Valerian – Die Stadt der tausend Planeten

FRA, Regie: Luc Besson, VÖ: 2017, FSK 12, Action / Sci-Fi, 138 Minuten, Originaltitel: Valerian and the City of a Thousand Planets

© Universum Film

 

Wir schreiben das 28. Jahrhundert. Die Welt ist zum Planeten Alpha herangewachsen und vereint jegliche Formen des Lebens.
Valerian (Dane DeHaan) ist ein Agent, der gemeinsam mit seiner Partnerin Laurelin (Cara Delevingne), im Namen der Regierung in der Galaxie für Recht und Ordnung sorgt.

Ihr neuester Auftrag lautet ein kleines außerirdisches Lebewesen vor Schwarzmarkthändlern zu retten. Der Transmulator ist ein Alien, welches Gegenstände reproduzieren kann.
Sie erreichen Alpha und erfahren, dass das harmonische Zusammenleben gefährdet ist. Eine unbekannte Zone, die wie ein Geschwür im Herzen des Planeten wächst, scheint eine große Gefahr dazustellen.

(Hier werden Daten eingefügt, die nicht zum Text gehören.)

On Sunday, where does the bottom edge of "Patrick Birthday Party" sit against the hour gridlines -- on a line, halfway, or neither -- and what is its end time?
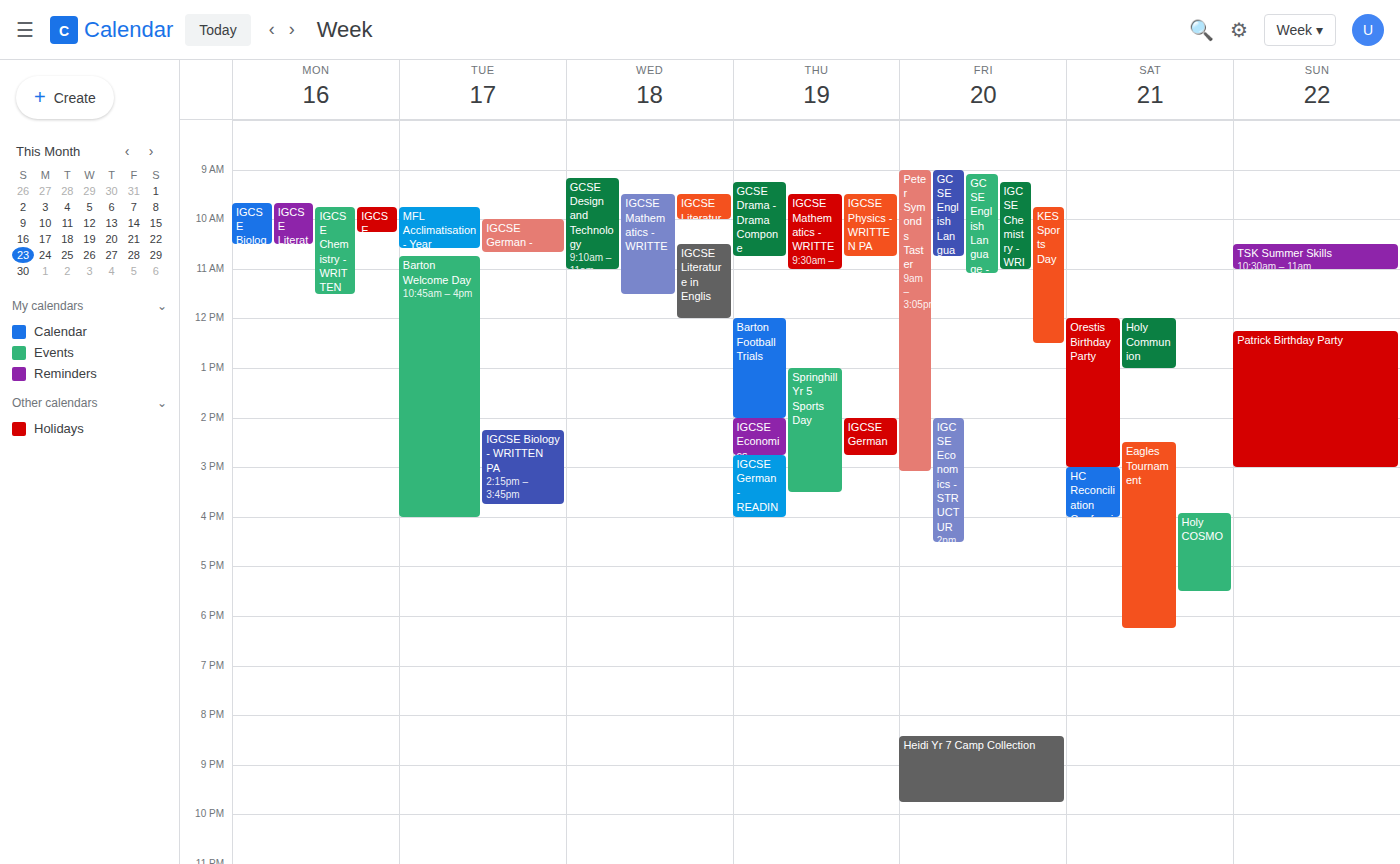
3:00 PM -- exactly on the 3 PM line.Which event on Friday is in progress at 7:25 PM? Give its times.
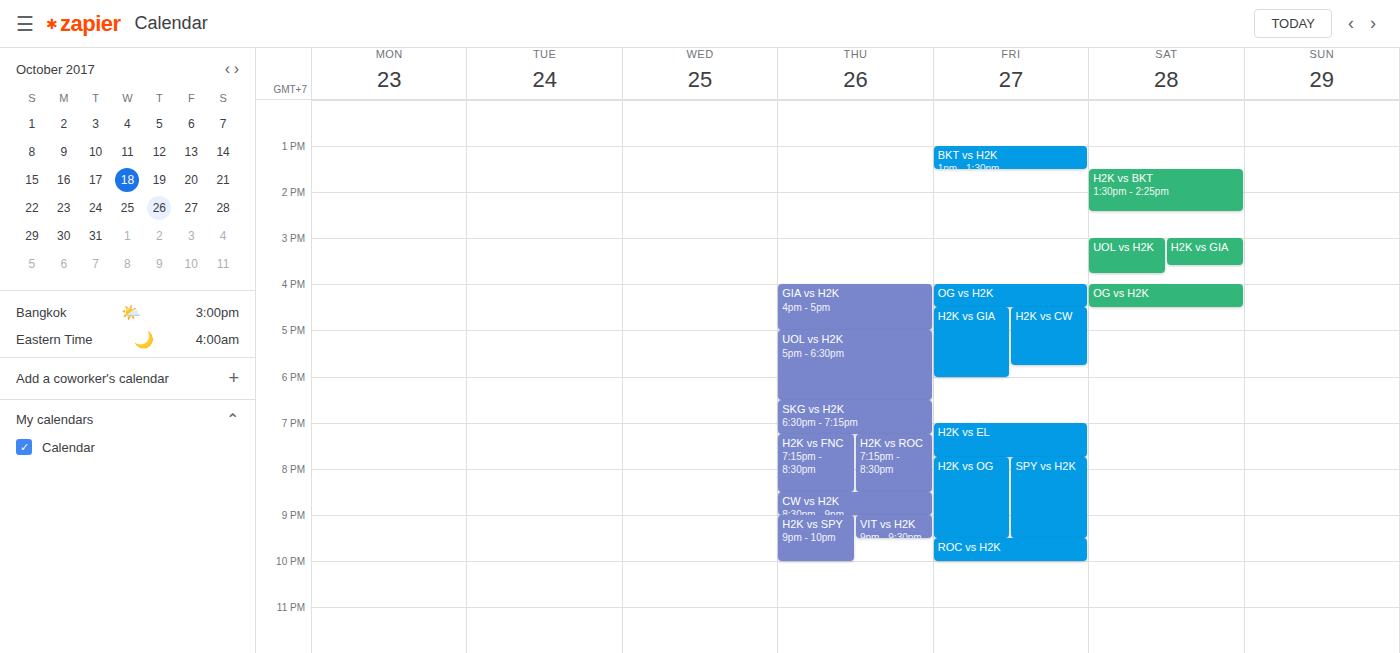
"H2K vs EL", 7:00 PM to 7:45 PM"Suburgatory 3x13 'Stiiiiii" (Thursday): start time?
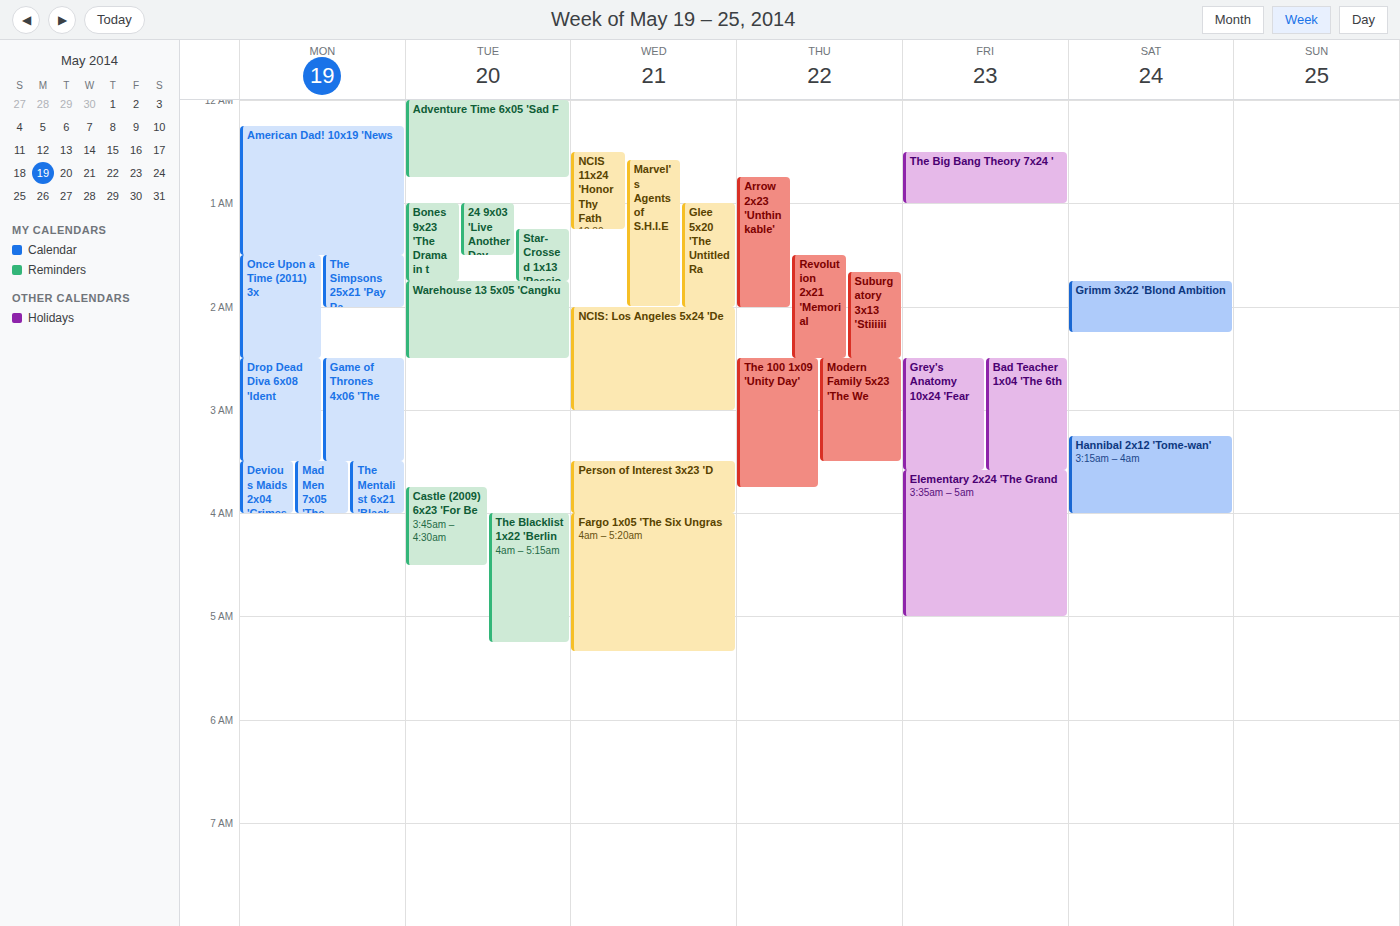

Valerian und Laureline sind sodann eingesetzt, den herrschenden Commander Boulan Bathor III (Roman Blomme) zu beschützen. Durch einen Hinterhalt kann der Commander entführt werden. Doch die Angreifer scheinen friedliche Geschöpfe zu sein.
Valerian und seine Partnerin müssen nun alle Hebel in Bewegung setzen den Anführer von Alpha und alles Leben auf dem Planeten zu retten.

Alpha ist die vollkommene Welt. Sie könnte nicht schöner, bunter und friedlicher sein. Man könnte meinen, dass Luc Besson mit der Kreation eines solchen Planeten eine Wunschvorstellung menschlichen Zusammenlebens geschaffen hat. Alpha ist das perfekte Abbild von Harmonie und geteiltem Wissen.
Die Vielfalt der Wesen, die Liebe zum Detail und der Ideenreichtum sind wirklich fantastisch.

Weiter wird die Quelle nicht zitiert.